The latest unemployment figures break down joblessness several ways, including by industry, but they also tell us where the pockets of unemployment are — and the numbers tell a tough story about places like Mettler.
Kern County added 3,900 jobs in May, bringing the unemployment rate down from 18.7 percent in April to 18.3 percent last month, but the numbers, broken down by city or Census Designated Place, show just how hard hit individual locations have been.
Take Mettler, the tiny farm village situated right there on the west side of Freeway 99 about 25 miles south of downtown Bakersfield. Unemployment numbers are always sky high there.

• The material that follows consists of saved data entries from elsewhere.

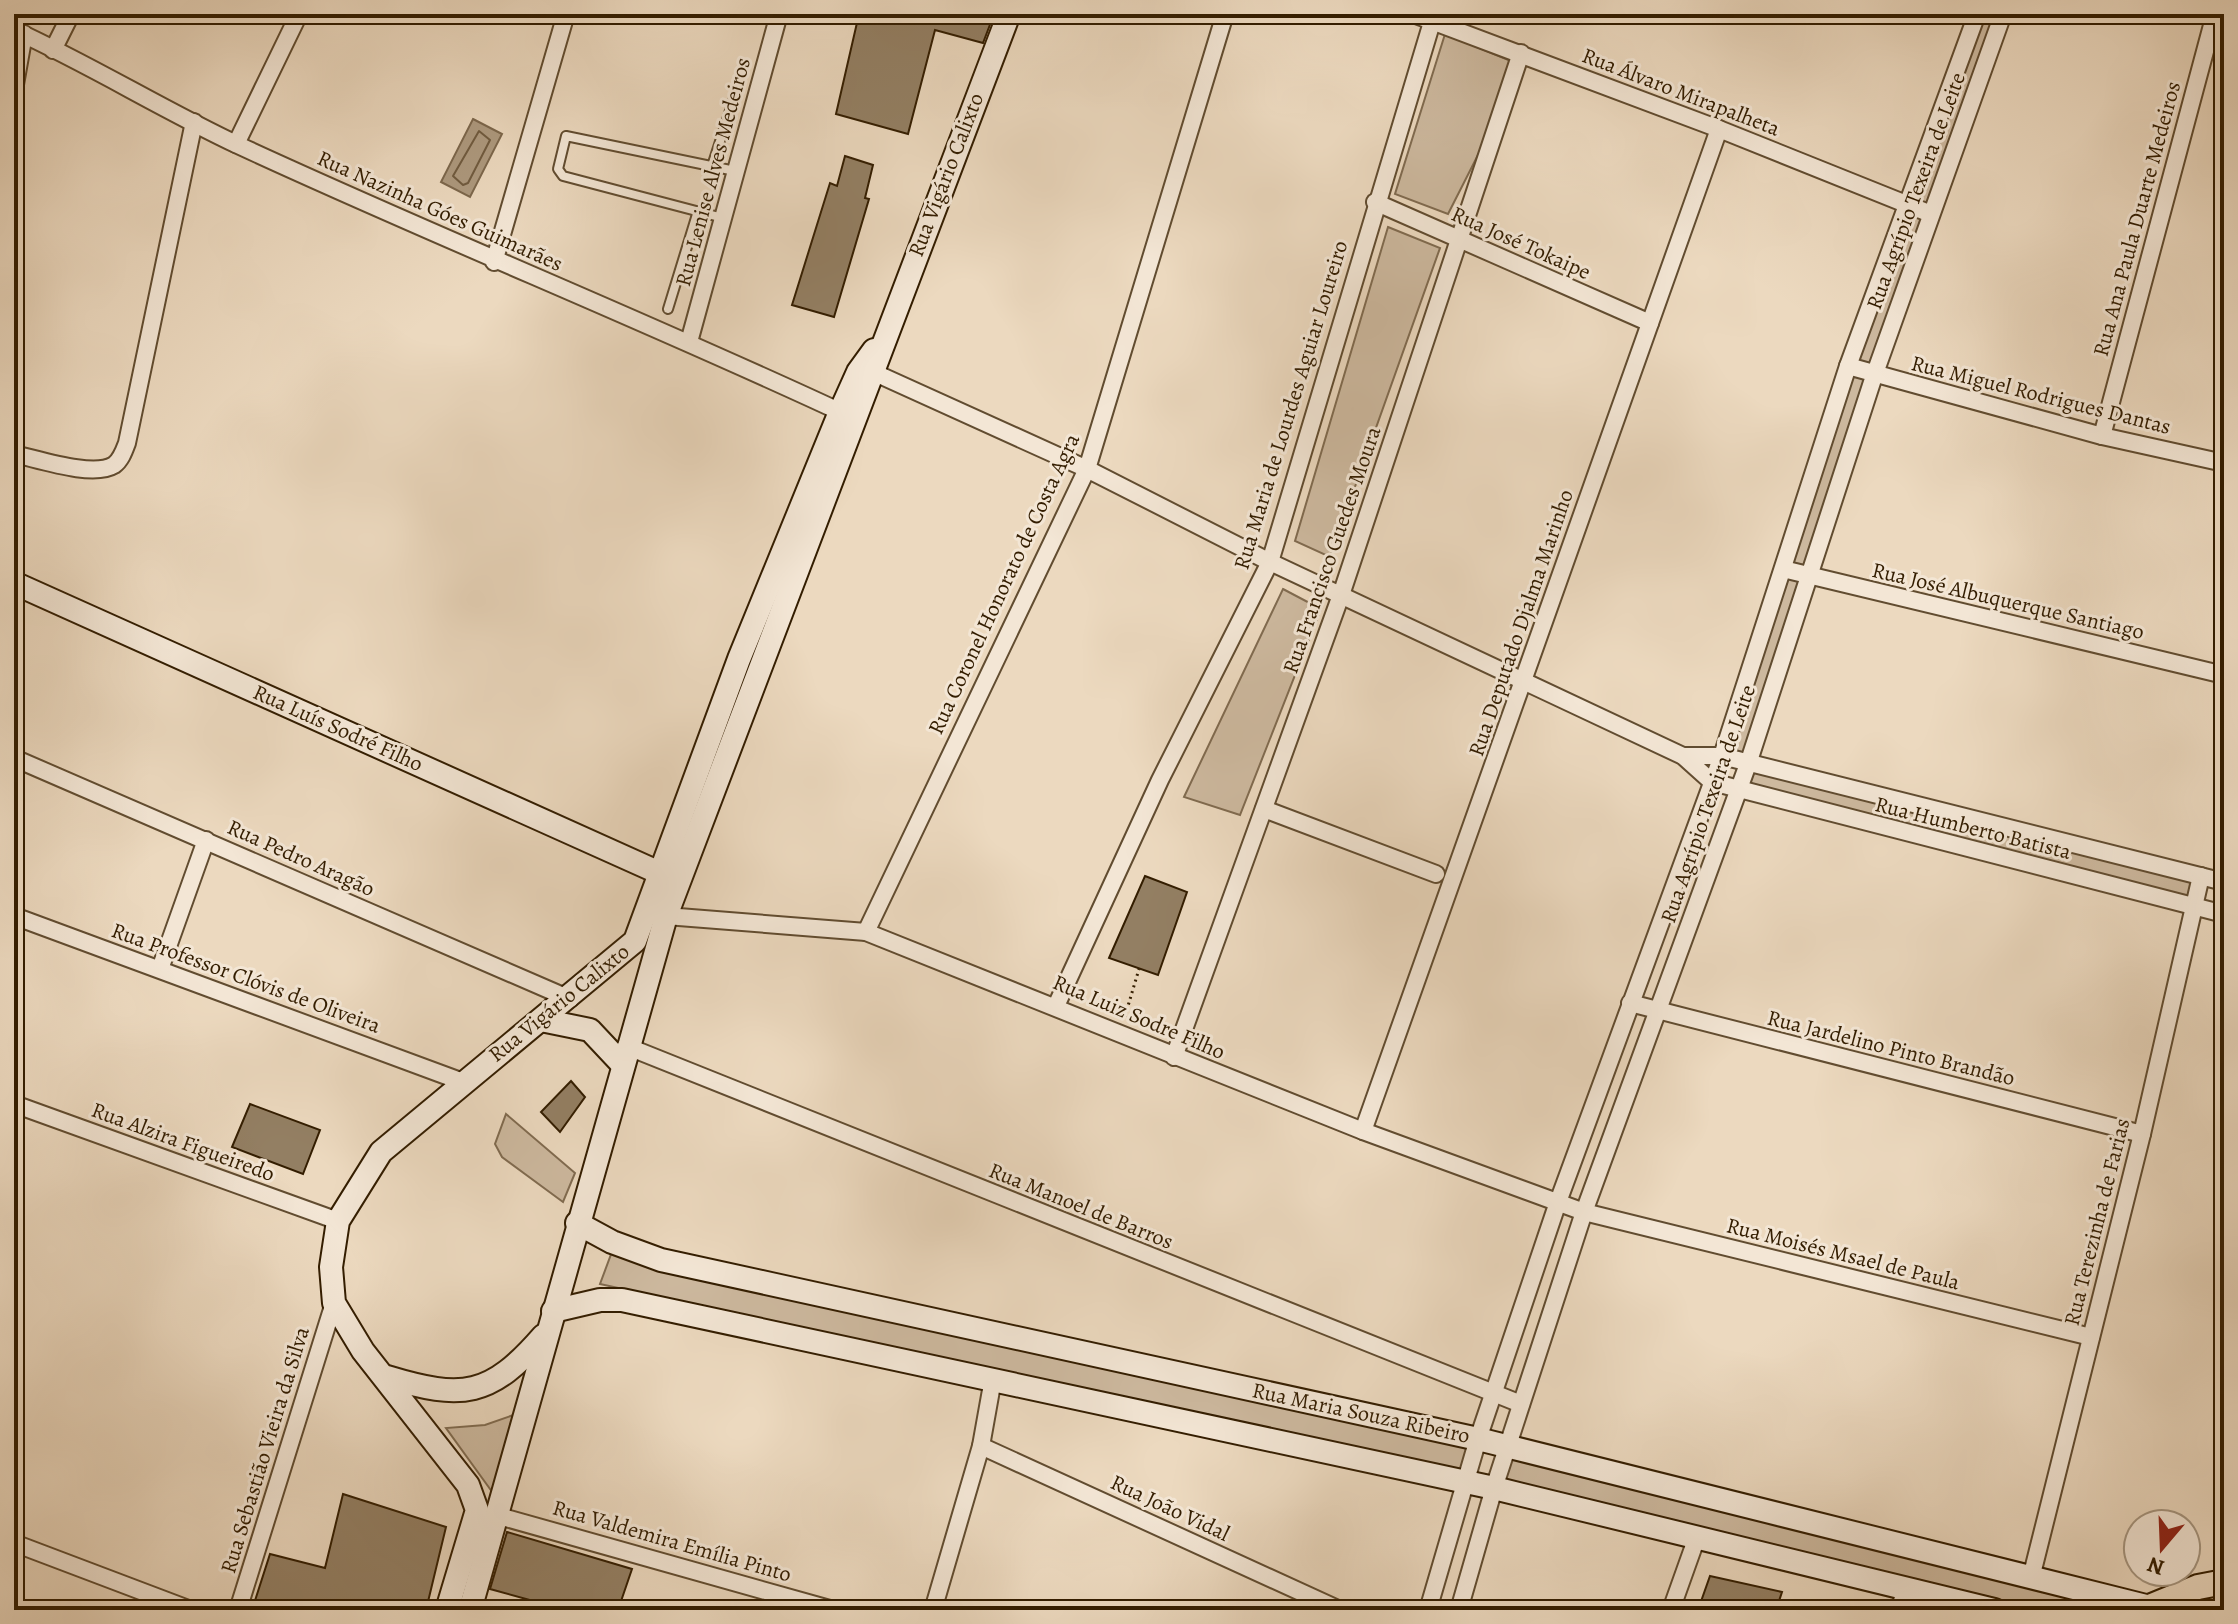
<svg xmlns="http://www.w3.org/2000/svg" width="2238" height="1624" font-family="Alegreya,serif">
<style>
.green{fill:#cdb99f;stroke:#806b50;stroke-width:2}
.water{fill:#ad997e;stroke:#7c674c;stroke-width:2}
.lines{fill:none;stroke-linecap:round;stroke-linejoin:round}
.shore{stroke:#705b3f;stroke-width:2}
.building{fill:#937f63;stroke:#331d00;stroke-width:2}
.lane-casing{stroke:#614c30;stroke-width:12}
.street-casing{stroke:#614c30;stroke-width:20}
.secondary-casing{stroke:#331d00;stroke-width:26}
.primary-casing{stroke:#331d00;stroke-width:28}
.path{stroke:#331d00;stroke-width:3;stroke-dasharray:2 4;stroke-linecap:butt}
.lane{stroke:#f3e6d5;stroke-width:8}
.street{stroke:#f3e6d5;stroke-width:16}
.secondary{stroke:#f3e6d5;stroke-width:22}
.primary{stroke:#ecd9bf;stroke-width:24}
.labels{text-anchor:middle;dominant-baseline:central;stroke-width:6;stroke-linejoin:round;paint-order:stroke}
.street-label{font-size:22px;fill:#331d00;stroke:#f3e6d5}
</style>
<rect width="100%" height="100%" fill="#ecd9bf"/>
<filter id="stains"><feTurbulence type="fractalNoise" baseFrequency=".0025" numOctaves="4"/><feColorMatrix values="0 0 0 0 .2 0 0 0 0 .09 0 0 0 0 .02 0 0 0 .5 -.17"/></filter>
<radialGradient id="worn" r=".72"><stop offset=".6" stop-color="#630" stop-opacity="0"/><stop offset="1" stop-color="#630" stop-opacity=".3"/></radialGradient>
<!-- green -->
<g class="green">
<path d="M 1980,14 L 1998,14 L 1929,209 L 1913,201 Z"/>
<path d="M 1445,34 L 1511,61 L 1480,151 L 1448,214 L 1395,194 Z"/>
<path d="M 1906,211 L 1925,218 L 1871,369 L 1856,362 Z"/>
<path d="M 1388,227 L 1440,248 L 1330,557 L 1295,541 Z"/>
<path d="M 1851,371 L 1867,377 L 1805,570 L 1790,567 Z"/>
<path d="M 1785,577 L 1804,579 L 1744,757 L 1727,752 Z"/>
<path d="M 1283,589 L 1321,609 L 1240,815 L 1184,797 Z"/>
<path d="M 1752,770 L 2194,879 L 2190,899 L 1747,788 Z"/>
<path d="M 506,1114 L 575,1173 L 563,1202 L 502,1157 L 495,1144 Z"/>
<path d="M 613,1249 L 1468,1444 L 1462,1472 L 600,1284 Z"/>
<path d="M 522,1412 L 498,1500 L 446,1428 L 485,1425 Z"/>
<path d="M 1514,1455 L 2136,1610 L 2031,1610 L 2006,1601 L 1503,1482 Z"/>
</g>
<!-- water -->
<path class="water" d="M 473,119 L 502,134 L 470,197 L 441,182 Z"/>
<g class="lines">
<!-- shore -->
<path class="shore" d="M 479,131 L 490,140 L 468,183 L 463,185 L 453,176 Z"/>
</g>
<!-- building -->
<g class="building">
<path d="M 859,14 L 994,14 L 983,43 L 935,30 L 908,134 L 836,114 Z"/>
<path d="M 845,156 L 873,165 L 865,198 L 869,199 L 834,317 L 792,305 L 830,183 L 837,186 Z"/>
<path d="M 1145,876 L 1187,892 L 1158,975 L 1109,958 Z"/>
<path d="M 571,1081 L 585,1097 L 560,1132 L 541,1112 Z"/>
<path d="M 250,1104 L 320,1130 L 303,1174 L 232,1147 Z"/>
<path d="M 343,1494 L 446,1527 L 426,1610 L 252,1610 L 270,1554 L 325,1568 Z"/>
<path d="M 507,1532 L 632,1569 L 618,1610 L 535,1610 L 537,1602 L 490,1589 Z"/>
<path d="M 1710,1576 L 1782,1592 L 1776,1610 L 1698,1610 Z"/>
</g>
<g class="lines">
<defs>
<g id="lane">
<path d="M 712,166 L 734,98"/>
<path d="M 723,218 L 563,176 L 558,169 L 566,136 L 735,171"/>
<path d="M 668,309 L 698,211"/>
</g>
<g id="street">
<path d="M 1413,14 L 1719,129 L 1931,214"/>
<path d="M 14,30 C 91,65 163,110 240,146 C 441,239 646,321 847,415"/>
<path d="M 53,50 L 71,14"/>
<path d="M 14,90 L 24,34"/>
<path d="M 236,144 L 299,14"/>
<path d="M 1375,202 L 1650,323"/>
<path d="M 494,262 L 566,14"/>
<path d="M 689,342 L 779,14"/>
<path d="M 1848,366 L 2102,436 L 2224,463"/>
<path d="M 864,368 L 1087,469 L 1270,562 L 1683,756 L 1712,782 L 2224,914"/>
<path d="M 2102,436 L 2215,14"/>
<path d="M 14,454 C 38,459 93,478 114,465 C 121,460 124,451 127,443 L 194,122"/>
<path d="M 1783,569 L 2224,675"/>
<path d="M 1683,756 L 1722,756 L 2224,882"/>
<path d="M 14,758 L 570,999"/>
<path d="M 1264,809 L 1436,874"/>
<path d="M 14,916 L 463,1082"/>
<path d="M 666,916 L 866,932 L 1363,1131 L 1584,1212 L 2091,1337"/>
<path d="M 866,932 L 1087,469 L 1225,14"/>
<path d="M 160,969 L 206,840"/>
<path d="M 1630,1003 L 2142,1134"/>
<path d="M 1056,1006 L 1160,780 L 1270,562 L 1432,22"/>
<path d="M 626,1046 L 1521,1404"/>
<path d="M 1174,1057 L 1341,595 L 1521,53"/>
<path d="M 14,1104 L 338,1221"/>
<path d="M 1363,1131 L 1719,129"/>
<path d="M 981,1446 L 1340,1610"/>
<path d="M 499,1516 L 833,1610"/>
<path d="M 14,1543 L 191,1610"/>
<path d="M 2031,1578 L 2142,1134 L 2201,876"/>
<path d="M 238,1610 L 334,1303"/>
<path d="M 933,1610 L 981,1446 L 993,1379"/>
<path d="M 1428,1610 L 1478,1439 L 1558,1202 L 1722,756 L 1848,366 L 1977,14"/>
<path d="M 1459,1610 L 1494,1488 L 1584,1212 L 1748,764 L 1874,376 L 2003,14"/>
<path d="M 1671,1610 L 1697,1537"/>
<path d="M 1899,1610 L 1906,1589"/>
</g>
<g id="secondary">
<path d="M 14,583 L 662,874"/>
<path d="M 541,1020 L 590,1030 L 621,1063"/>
<path d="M 577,1223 L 612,1242 L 661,1260 L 1478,1439 L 2146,1606"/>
<path d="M 553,1311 L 600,1300 L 622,1300 L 1494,1488 L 1994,1610"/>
<path d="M 387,1377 C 463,1400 490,1397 543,1336"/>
<path d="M 447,1610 L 477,1510 L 468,1485 L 363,1351 L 334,1303 L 331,1267 L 338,1221 L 381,1152 L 635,941 L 739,659 L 840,412 L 858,372 L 874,350"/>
<path d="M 470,1610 L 666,916 L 1009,14"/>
</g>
<path id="primary" d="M 2142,1610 L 2198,1587 L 2224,1582"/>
</defs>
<!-- lane casing -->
<use href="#lane" class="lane-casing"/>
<!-- street casing -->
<use href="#street" class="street-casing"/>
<!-- secondary casing -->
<use href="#secondary" class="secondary-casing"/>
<!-- primary casing -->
<use href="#primary" class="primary-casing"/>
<!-- path -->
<path class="path" d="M 1125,1016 L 1139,969"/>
<!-- lane -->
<use href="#lane" class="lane"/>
<!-- street -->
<use href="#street" class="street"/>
<!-- secondary -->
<use href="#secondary" class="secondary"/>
<!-- primary -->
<use href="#primary" class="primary"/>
</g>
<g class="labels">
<!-- street labels -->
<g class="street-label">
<text transform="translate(1681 92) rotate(21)">Rua Álvaro Mirapalheta</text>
<text transform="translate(713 172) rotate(-75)">Rua Lenise Alves Medeiros</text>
<text transform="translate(946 175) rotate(-69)">Rua Vigário Calixto</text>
<text transform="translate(1916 191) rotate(-70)">Rua Agrípio Texeira de Leite</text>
<text transform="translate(440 211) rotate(24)">Rua Nazinha Góes Guimarães</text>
<text transform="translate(2137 219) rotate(-75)">Rua Ana Paula Duarte Medeiros</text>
<text transform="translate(1521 243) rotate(24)">Rua José Tokaipe</text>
<text transform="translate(2041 395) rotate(14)">Rua Miguel Rodrigues Dantas</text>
<text transform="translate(1291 405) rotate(-73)">Rua Maria de Lourdes Aguiar Loureiro</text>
<text transform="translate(1332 550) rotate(-71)">Rua Francisco Guedes Moura</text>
<text transform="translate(1004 584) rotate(-65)">Rua Coronel Honorato de Costa Agra</text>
<text transform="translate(2008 601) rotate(13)">Rua José Albuquerque Santiago</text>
<text transform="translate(1521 623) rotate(-71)">Rua Deputado Djalma Marinho</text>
<text transform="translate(338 728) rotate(24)">Rua Luís Sodré Filho</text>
<text transform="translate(1708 804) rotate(-71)">Rua Agrípio Texeira de Leite</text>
<text transform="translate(1973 828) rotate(14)">Rua Humberto Batista</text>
<text transform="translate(301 858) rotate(24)">Rua Pedro Aragão</text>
<text transform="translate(246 978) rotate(20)">Rua Professor Clóvis de Oliveira</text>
<text transform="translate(559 1003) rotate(-39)">Rua Vigário Calixto</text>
<text transform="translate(1139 1017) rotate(23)">Rua Luiz Sodre Filho</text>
<text transform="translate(1891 1048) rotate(14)">Rua Jardelino Pinto Brandão</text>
<text transform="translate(183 1142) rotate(20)">Rua Alzira Figueiredo</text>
<text transform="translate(1081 1206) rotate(22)">Rua Manoel de Barros</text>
<text transform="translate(2097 1222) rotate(-76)">Rua Terezinha de Farias</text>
<text transform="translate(1843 1254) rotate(14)">Rua Moisés Msael de Paula</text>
<text transform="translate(1361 1413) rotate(12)">Rua Maria Souza Ribeiro</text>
<text transform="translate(265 1450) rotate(-73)">Rua Sebastião Vieira da Silva</text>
<text transform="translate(1170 1508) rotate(25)">Rua João Vidal</text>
<text transform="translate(672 1541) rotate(16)">Rua Valdemira Emília Pinto</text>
</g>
</g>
<!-- margin -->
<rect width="2238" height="1624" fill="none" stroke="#ecd9bf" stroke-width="48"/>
<rect x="16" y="16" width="2206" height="1592" fill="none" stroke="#331d00" stroke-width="4"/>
<rect x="24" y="24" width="2190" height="1576" fill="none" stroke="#331d00" stroke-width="2"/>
<!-- north arrow -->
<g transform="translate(2162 1548) rotate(199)"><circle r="38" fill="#f3e6d5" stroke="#a69680" stroke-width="2"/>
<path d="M0-6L14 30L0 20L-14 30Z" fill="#8f2418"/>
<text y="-12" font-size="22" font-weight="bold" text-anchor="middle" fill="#331d00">N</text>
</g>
<rect width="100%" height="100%" filter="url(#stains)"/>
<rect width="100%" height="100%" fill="url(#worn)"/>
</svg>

Last year the average was 16 percent. Ah, for the good old days: The May average was 33.3 percent unemployment.
And it’s like that almost across the board.
South Taft, in 2019, had one of the highest unemployment rates in Kern County, 18.1 percent — a walk in the park compared to its May rate of 37.1, more than double. Mojave was at 17.6 last year, but in may 2020 it was 36.3. Delano is up roughly 50 percent from last year, with 34.8. California City has more than doubled to 32.9.
Areas that tend to stay low — Ridgecrest, Lost Hills, Golden Hills, Bear Valley Springs, which last year were all under 5 percent unemployment in 2019 — have at least managed to stay under 10 percent.
And Bakersfield, with 5.3 percent unemployment in 2019, as of May, had more than triple that number in May — 17 percent.
And remember, these numbers are a slight improvement over April.
The farming industry, which historically sees an increase in ag jobs this time of year, saw the highest net increase of any single local industry in May with an addition of 2,400 jobs.
Unemployment rates can be bad enough in places like Mettler that rely so much on seasonal labor, but 33 percent? A sign of the times … difficult times.